Et ça parle, ça parle... (ad lib.)

"SPIEGELBERG, emporté. Spiegelberg, dira-t-on, es-tu sorcier, Spiegelberg ? Quel dommage que tu ne sois pas devenu général, Spiegelberg, dira le roi : tu aurais chassé les Autrichiens par un trou de souris. Oui, entends-je les Docteurs se lamenter, il est impardonnable que cet homme n'ait pas étudié la médecine : il aurait inventé une nouvelle poudre contre le goître."
Bref, ça parle beaucoup, ça s'amuse, ça fait des références, et le lecteur est là, comme un invité dans une fête où il ne connaît personne, ne comprend pas les plaisanteries, les sous-entendus. Et de toute manière : il n'en a cure.
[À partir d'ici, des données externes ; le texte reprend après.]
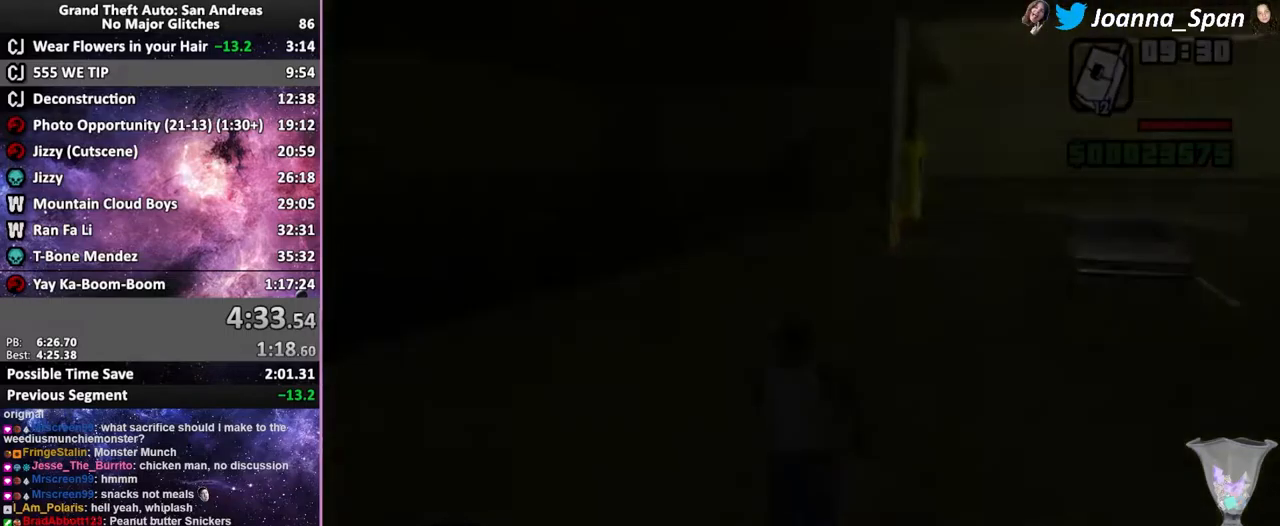
{"keys": ["f5", "w"], "mouse": [], "events": [[84, "shift_l", "up"], [167, "shift_l", "down"], [250, "shift_l", "up"]]}
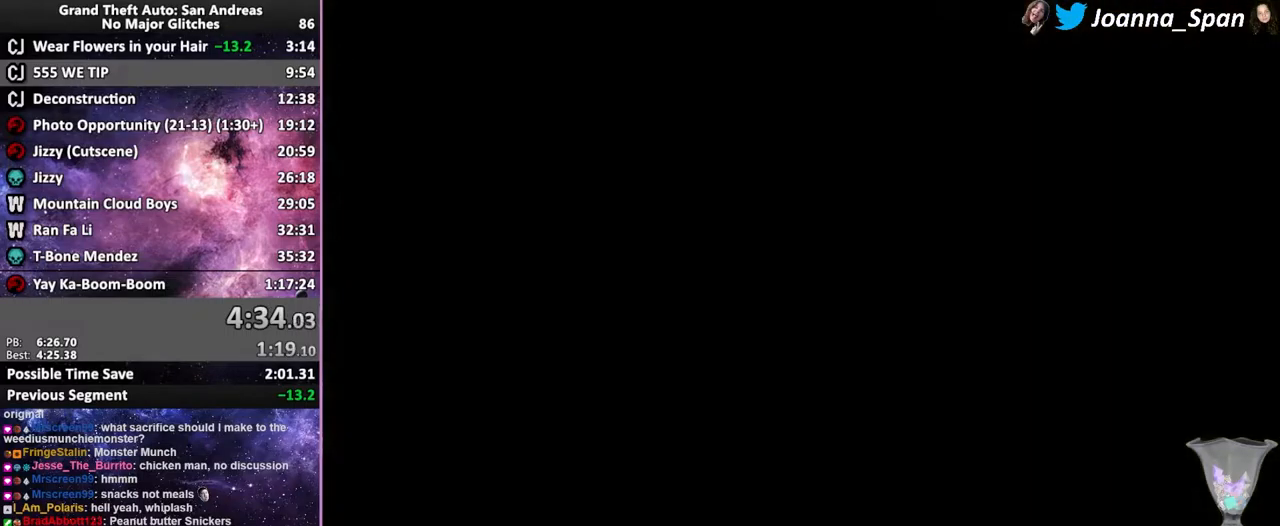
{"keys": ["f5", "w"], "mouse": [], "events": [[34, "shift_l", "down"], [117, "shift_l", "up"], [217, "shift_l", "down"], [300, "shift_l", "up"], [350, "shift_l", "down"], [450, "shift_l", "up"]]}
Pendant ce temps, bien sûr, le petit frère va continuer le travail de sape.
Ça, c'est plutôt sympathique. Mais parmi les copains de Karl, il n'y a pas que des anges. Schufterle, qui était prisonnier en ville, raconte son évasion dans la ville en flammes (à la suite d'une opération style Tempête de la Ville) :
"Passant devant une baraque, j'entends du tapage à l'intérieur, je jette un coup d'oeil, et à la lueur des flammes, que vois-je ? Un enfant encore sain et sauf, qui était par terre, sous la table, et la table allait y passer. Pauvre bébête ! je lui dis, tu te gèles ici, et hop, je le jette au feu..." (page 81).
Notre héros (Karl, pour ceux qui ne suivraient pas) en est assez fâché.

Après ça, notre bande de joyeux drilles chante :
"Voler, tuer, baiser et batailler,
C'est c'qu'on appelle passer le temps !
Demain, on s'ra au bout d'une corde,
Pour aujourd'hui, amusons-nous !
" (page 128).

Bien sûr, les chemins des deux frérots vont se rapprocher, il va se passer tout plein de rebondissements plus ou moins pilotractés (traduction : tirés par les cheveux), plus ou moins abracadabrantesques, mais pas vraiment drôles : on n'est plus là pour rigoler.

Dans le Dictionnaire des Oeuvres, on peut lire : "Malgré tous les défauts que l'on peut relever, le génie dramatique de Schiller s'exprime par la composition vaste et robuste de sa tragédie, par son développement plein de logique, par la recherche consciente des effets, par l'habileté avec laquelle il campe les situations et les personnages dans une perspective solide."

On note la mention des défauts, là d'accord. Le développement plein de logique... euh... Notre héros ne pense même pas à retourner voir son père. Or, il n'y a que huit jours de voyage, comme on nous le rappelle dans la post-face, qui pointe les invraisemblances (notamment le bannissement pour ce qui est une quasi-broutille), mais y voit tout de même un intérêt : "
La question centrale de ce drame n'est donc que secondairement philosophique ou politique. La question est d'abord théâtrale, car elle implique une intrigue : Karl pourra-t-il récupérer ce qu'il a perdu ?"
Eh bien, si ce n'est que cela, l'intérêt est fort maigre.